WORK REQUIRED
Restate the opening lines of the material below word for word, stopping after the line that contains "ur lorsque vous".

((

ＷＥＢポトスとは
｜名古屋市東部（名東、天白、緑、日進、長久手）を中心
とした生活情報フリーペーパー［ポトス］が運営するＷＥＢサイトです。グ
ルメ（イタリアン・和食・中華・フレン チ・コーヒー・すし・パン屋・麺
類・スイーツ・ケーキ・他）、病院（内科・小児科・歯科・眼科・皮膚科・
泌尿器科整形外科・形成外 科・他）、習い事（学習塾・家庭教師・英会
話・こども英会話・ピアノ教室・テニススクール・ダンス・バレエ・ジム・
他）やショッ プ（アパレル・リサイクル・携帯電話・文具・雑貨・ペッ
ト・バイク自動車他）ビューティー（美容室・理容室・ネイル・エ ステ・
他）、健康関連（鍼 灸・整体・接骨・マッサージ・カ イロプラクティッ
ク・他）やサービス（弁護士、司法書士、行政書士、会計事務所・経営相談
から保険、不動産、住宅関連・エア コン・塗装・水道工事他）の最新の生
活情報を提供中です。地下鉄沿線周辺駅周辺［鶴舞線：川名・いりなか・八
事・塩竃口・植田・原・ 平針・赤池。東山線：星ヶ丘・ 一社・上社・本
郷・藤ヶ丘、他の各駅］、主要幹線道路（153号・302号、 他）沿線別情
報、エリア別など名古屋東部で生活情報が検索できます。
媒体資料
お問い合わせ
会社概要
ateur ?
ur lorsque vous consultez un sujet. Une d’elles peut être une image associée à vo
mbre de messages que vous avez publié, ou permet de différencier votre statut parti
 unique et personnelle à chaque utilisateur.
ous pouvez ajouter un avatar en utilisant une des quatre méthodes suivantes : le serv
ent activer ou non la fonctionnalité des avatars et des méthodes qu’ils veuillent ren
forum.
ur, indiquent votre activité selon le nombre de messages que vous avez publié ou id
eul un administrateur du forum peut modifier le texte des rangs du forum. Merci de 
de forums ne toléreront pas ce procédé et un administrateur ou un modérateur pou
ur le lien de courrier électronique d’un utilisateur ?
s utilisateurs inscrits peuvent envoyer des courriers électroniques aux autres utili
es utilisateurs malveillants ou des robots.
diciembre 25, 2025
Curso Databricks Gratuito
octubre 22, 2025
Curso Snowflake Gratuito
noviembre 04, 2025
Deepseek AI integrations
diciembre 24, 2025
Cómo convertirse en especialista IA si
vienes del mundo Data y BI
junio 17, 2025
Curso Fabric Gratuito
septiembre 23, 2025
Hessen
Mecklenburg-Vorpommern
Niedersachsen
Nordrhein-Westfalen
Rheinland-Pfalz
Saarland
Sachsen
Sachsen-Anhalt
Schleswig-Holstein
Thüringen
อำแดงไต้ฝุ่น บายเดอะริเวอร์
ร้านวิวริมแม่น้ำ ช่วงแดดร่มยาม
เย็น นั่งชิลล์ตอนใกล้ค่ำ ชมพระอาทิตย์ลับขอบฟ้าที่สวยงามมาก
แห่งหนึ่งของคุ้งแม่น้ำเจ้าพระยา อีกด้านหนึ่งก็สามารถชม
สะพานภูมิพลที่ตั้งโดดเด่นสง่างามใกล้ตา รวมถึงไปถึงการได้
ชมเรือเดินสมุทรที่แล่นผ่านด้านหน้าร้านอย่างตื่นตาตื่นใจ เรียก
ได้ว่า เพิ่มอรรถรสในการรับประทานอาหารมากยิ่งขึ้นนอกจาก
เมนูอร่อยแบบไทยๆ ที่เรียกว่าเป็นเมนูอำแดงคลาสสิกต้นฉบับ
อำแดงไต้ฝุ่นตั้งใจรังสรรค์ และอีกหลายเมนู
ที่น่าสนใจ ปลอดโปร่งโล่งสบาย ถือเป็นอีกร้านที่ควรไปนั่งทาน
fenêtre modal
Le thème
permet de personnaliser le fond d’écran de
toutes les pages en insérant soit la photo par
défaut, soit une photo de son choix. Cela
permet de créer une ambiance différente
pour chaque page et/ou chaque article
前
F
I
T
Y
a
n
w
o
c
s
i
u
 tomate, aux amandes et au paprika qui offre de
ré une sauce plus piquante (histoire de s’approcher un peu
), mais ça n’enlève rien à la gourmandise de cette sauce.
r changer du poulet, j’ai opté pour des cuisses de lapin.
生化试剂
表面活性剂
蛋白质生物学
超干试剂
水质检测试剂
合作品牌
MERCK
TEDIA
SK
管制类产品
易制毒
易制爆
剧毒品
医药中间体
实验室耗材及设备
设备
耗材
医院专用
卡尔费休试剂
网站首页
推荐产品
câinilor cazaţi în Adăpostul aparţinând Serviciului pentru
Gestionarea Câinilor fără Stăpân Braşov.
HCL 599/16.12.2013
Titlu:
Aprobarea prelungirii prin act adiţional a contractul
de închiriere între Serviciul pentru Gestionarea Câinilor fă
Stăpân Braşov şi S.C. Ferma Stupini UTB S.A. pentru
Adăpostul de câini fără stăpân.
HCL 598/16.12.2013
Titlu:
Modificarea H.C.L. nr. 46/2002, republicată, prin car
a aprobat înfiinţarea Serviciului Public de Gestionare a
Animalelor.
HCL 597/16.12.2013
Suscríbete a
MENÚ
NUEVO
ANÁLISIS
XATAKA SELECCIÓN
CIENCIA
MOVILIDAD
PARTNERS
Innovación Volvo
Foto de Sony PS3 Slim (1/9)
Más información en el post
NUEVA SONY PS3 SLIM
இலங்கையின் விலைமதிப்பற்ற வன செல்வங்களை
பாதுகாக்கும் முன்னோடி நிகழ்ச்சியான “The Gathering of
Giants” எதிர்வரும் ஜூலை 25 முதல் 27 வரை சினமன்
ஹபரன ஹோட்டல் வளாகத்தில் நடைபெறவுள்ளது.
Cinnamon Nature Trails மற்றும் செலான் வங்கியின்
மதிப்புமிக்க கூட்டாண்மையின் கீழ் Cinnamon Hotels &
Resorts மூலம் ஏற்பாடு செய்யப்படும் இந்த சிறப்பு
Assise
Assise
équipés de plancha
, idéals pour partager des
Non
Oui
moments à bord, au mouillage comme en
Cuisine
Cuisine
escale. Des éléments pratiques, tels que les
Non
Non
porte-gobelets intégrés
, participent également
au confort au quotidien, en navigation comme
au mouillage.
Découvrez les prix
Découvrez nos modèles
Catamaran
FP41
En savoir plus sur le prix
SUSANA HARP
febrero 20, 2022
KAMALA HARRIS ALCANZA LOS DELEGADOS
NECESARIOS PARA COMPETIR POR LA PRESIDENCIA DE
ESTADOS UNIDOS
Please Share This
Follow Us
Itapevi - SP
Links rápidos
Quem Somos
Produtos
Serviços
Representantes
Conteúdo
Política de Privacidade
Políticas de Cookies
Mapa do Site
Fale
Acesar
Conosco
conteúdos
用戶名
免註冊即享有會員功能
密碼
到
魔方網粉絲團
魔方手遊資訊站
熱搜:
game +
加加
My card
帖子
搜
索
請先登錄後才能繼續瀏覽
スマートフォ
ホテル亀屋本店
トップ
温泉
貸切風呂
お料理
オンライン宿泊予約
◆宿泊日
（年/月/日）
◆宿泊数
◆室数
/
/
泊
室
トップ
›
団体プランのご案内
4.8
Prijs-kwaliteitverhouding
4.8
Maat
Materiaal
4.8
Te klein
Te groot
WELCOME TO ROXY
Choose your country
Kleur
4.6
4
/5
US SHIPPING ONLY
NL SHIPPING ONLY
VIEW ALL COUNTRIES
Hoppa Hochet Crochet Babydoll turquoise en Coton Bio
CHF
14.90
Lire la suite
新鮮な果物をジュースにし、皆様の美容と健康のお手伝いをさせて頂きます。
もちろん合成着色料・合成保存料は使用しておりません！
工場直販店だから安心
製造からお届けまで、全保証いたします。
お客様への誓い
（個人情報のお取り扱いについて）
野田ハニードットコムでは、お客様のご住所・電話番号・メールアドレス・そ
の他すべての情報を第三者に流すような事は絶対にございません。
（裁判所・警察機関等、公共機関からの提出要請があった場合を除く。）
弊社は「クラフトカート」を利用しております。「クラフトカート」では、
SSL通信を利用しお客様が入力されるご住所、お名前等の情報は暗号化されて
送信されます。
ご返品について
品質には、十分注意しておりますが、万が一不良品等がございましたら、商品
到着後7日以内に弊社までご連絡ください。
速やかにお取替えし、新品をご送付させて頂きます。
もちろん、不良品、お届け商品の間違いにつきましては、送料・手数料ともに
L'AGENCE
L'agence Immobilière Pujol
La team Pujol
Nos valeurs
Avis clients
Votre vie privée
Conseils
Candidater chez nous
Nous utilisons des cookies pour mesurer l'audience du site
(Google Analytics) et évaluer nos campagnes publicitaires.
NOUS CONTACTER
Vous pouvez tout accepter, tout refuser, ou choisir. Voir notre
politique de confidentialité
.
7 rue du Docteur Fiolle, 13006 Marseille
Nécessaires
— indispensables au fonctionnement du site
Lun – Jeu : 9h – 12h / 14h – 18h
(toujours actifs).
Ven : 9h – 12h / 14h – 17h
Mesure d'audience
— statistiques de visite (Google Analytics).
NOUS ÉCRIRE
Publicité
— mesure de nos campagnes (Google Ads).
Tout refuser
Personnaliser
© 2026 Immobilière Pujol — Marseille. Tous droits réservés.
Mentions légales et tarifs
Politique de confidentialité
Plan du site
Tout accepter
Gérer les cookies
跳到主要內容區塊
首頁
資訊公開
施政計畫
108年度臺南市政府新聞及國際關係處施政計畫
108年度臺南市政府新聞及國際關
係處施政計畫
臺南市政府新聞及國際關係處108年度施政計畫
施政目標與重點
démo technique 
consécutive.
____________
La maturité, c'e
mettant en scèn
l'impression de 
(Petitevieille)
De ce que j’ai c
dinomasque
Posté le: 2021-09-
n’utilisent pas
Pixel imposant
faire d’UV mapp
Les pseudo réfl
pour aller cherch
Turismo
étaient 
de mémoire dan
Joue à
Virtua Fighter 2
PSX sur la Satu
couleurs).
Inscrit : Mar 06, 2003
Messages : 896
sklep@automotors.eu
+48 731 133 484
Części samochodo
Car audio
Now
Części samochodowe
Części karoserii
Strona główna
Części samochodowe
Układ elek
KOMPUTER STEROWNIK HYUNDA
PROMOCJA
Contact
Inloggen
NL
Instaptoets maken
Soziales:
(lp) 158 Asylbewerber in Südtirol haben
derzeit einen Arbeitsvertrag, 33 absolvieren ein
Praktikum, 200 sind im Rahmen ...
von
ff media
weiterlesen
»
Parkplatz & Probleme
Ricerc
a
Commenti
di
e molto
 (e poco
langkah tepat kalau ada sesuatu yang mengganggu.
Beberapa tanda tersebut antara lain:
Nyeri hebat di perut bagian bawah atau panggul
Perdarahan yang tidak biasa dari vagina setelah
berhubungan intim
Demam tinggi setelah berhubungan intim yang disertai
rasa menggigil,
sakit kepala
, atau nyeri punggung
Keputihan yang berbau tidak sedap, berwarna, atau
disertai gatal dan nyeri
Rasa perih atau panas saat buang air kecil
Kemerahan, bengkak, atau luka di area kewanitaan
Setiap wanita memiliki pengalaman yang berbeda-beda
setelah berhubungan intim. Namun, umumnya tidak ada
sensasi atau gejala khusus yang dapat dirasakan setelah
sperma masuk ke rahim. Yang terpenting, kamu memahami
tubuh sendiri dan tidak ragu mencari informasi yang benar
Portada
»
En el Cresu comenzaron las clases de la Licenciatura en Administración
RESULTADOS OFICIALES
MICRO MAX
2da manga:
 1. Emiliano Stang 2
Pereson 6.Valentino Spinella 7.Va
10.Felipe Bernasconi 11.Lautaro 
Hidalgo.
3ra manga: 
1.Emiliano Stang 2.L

))

RESPONSE AREA
ＷＥＢポトスとは
｜名古屋市東部（名東、天白、緑、日進、長久手）を中心
とした生活情報フリーペーパー［ポトス］が運営するＷＥＢサイトです。グ
ルメ（イタリアン・和食・中華・フレン チ・コーヒー・すし・パン屋・麺
類・スイーツ・ケーキ・他）、病院（内科・小児科・歯科・眼科・皮膚科・
泌尿器科整形外科・形成外 科・他）、習い事（学習塾・家庭教師・英会
話・こども英会話・ピアノ教室・テニススクール・ダンス・バレエ・ジム・
他）やショッ プ（アパレル・リサイクル・携帯電話・文具・雑貨・ペッ
ト・バイク自動車他）ビューティー（美容室・理容室・ネイル・エ ステ・
他）、健康関連（鍼 灸・整体・接骨・マッサージ・カ イロプラクティッ
ク・他）やサービス（弁護士、司法書士、行政書士、会計事務所・経営相談
から保険、不動産、住宅関連・エア コン・塗装・水道工事他）の最新の生
活情報を提供中です。地下鉄沿線周辺駅周辺［鶴舞線：川名・いりなか・八
事・塩竃口・植田・原・ 平針・赤池。東山線：星ヶ丘・ 一社・上社・本
郷・藤ヶ丘、他の各駅］、主要幹線道路（153号・302号、 他）沿線別情
報、エリア別など名古屋東部で生活情報が検索できます。
媒体資料
お問い合わせ
会社概要
ateur ?
ur lorsque vous consultez un sujet. Une d’elles peut être une image associée à vo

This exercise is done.